I love it when game characters are written like human beings. That they just exist in that world. Nothing more or less. The lore of the Olympic Exclusion Zone is interesting and I paid attention to everything I could find. All of it’s done really well and there’s a good beginning, middle, and end to signal transitions to important stages of the game. Learning the zone, mastering the zone, and finally fulfilling the last few wishes of this research team. It’s great, but what if I were to tell you it’s kinda disappointing as well. I do not like the ending of Pacific Drive. I do not want to spoil what happens because in some ways it’s still great, but the way it answers past questions and all you helped work towards is mind boggling. As in it doesn’t do anything, at all. You never escape the zone. You never learn what theories are true, false, or answers to them. It’s all up to interpretation, and while I love stories with open interpretation this is one I feel needed a little bit more of it. Seeing how so much was building up towards the end and the answers. This isn’t a cosmic horror game where you’re dazzled by what is not understandable. This is a science fiction game that’s supposed to explore and answer the unknown, and it doesn’t. The ending was an epic bombastic gameplay conclusion, but from a story perspective it’s not very good.

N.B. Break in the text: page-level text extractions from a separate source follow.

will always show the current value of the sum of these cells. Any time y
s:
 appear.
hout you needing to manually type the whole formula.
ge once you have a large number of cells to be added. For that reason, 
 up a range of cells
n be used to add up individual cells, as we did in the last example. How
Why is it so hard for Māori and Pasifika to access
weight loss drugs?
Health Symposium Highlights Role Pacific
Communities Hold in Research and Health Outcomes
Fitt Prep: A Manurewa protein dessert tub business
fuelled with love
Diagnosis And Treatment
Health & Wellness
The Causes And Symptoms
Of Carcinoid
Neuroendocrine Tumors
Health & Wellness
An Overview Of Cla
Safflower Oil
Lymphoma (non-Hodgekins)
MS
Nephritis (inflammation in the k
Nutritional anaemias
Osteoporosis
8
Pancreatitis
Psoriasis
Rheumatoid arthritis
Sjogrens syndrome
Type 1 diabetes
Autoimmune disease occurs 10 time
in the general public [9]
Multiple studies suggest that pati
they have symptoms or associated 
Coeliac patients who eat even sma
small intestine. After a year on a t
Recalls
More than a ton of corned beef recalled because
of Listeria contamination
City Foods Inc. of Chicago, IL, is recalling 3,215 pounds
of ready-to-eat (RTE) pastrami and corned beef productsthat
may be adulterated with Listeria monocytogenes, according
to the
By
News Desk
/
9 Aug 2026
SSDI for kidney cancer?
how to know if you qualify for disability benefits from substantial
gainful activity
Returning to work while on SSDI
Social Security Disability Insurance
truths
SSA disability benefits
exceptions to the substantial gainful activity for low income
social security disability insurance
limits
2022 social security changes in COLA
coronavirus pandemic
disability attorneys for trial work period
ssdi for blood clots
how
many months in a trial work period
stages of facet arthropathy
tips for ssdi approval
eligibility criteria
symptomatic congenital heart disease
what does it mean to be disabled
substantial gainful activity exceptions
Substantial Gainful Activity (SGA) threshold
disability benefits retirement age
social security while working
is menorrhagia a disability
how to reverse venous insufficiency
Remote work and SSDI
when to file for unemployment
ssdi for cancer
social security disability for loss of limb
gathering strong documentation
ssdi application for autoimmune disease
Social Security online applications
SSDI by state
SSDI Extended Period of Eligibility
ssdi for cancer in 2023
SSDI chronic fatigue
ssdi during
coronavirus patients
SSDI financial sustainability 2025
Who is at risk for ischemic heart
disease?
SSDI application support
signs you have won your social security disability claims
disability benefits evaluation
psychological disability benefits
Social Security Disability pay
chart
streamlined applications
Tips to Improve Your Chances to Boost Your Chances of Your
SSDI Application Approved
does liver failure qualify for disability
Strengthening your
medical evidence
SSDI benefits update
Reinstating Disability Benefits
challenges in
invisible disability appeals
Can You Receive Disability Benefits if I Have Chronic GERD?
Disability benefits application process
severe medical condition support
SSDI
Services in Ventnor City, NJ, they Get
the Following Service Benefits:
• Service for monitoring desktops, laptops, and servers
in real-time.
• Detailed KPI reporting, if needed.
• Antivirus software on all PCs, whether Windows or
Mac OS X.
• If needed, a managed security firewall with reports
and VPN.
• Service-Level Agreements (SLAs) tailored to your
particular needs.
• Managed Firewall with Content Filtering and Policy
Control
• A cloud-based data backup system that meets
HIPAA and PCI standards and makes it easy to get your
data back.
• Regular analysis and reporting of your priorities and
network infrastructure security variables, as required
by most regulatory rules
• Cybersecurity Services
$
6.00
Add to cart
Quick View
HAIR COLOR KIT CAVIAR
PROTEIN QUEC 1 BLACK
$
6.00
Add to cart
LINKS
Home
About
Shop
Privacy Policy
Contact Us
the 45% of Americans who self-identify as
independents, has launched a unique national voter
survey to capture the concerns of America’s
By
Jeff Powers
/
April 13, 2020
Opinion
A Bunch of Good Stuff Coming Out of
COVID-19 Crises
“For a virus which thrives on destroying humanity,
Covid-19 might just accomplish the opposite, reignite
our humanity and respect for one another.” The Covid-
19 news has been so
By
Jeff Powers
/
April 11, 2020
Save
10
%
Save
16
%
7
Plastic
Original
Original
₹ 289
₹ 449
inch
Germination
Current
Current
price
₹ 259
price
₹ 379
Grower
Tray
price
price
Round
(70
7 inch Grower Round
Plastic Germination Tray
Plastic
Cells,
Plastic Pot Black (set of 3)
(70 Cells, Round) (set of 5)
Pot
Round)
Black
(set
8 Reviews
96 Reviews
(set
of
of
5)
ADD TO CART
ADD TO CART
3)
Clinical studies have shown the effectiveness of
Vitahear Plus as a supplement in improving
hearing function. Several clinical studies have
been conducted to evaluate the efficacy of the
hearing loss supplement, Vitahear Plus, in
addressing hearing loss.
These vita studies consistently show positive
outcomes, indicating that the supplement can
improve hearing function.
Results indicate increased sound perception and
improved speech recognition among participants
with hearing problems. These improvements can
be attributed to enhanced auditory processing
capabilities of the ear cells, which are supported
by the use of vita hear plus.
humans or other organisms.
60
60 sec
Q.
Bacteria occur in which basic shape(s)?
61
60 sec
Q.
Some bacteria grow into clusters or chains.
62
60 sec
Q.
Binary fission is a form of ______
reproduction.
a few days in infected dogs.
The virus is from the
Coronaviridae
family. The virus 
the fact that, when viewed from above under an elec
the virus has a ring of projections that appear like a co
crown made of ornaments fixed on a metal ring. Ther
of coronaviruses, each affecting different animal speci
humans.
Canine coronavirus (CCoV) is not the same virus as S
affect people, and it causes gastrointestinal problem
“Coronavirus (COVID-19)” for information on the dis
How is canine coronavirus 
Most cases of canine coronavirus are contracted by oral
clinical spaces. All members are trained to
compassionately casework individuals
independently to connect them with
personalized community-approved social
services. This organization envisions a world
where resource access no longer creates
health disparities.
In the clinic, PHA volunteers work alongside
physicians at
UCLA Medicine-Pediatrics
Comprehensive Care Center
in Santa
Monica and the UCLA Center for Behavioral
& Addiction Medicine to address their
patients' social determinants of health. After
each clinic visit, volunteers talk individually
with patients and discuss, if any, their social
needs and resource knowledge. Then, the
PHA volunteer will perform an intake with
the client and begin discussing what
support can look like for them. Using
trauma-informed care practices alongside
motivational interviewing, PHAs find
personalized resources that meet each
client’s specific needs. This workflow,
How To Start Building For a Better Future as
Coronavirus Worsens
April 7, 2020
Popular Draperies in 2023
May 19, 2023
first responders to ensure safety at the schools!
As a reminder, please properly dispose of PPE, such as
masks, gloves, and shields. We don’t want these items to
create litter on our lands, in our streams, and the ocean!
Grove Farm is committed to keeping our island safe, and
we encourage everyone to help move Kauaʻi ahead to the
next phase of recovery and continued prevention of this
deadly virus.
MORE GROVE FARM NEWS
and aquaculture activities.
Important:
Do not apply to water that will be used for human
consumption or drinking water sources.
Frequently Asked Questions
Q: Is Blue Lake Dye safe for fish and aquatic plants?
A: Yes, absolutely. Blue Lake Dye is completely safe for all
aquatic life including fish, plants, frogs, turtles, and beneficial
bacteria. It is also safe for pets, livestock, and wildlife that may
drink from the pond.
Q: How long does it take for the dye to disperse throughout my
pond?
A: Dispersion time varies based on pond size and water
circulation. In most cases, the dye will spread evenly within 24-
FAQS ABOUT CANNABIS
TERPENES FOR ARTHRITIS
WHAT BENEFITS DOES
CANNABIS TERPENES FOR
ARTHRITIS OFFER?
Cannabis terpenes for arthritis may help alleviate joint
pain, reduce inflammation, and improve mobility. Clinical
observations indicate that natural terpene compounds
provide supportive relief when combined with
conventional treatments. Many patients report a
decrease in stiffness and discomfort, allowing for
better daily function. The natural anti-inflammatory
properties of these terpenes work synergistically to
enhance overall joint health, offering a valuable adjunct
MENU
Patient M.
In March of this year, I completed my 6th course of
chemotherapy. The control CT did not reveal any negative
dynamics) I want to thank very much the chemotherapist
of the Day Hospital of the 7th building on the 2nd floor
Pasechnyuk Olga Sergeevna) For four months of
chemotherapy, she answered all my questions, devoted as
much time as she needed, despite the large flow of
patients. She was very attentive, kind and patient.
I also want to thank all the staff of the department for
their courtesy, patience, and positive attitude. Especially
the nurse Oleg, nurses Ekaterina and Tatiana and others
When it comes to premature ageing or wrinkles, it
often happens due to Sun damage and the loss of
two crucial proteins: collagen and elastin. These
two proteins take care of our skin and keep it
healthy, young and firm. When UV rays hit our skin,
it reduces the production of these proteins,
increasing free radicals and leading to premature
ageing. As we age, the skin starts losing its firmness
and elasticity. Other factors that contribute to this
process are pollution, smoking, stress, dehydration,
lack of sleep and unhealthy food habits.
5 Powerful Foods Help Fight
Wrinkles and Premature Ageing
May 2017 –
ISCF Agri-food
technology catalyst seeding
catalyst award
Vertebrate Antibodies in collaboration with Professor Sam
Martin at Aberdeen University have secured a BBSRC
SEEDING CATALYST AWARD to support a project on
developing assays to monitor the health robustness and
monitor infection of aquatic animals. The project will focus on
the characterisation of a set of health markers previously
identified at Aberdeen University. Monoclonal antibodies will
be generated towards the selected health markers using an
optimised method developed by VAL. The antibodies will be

Pacific Drive is a superb game. Heck, it’s one of my favorite indie games in quite a bit. Rating it right now I’d give it a 9.5/10 despite everything I had just said. One of the best 9.5/10 games I’ve played. It’s flawed, but what it does is done really well and I will never see a game like it ever again. At first I thought it was S.T.A.L.K.E.R but remove the guns and add in all the driving you do in the Far Cry games. It even reminded me of Death Stranding and Outer Wilds at times. By the end I knew it was more than that, and I’m saddened more people won’t check out this great, wonderfully made game. I am hopeful for whatever projects Ironwood Studios make next as their first attempt was brilliant. If Pacific Drive looks somewhat interesting to you please give it a go. We need more experimental games like this. We need to take that pacific drive. Thank you Ironwood for the experience.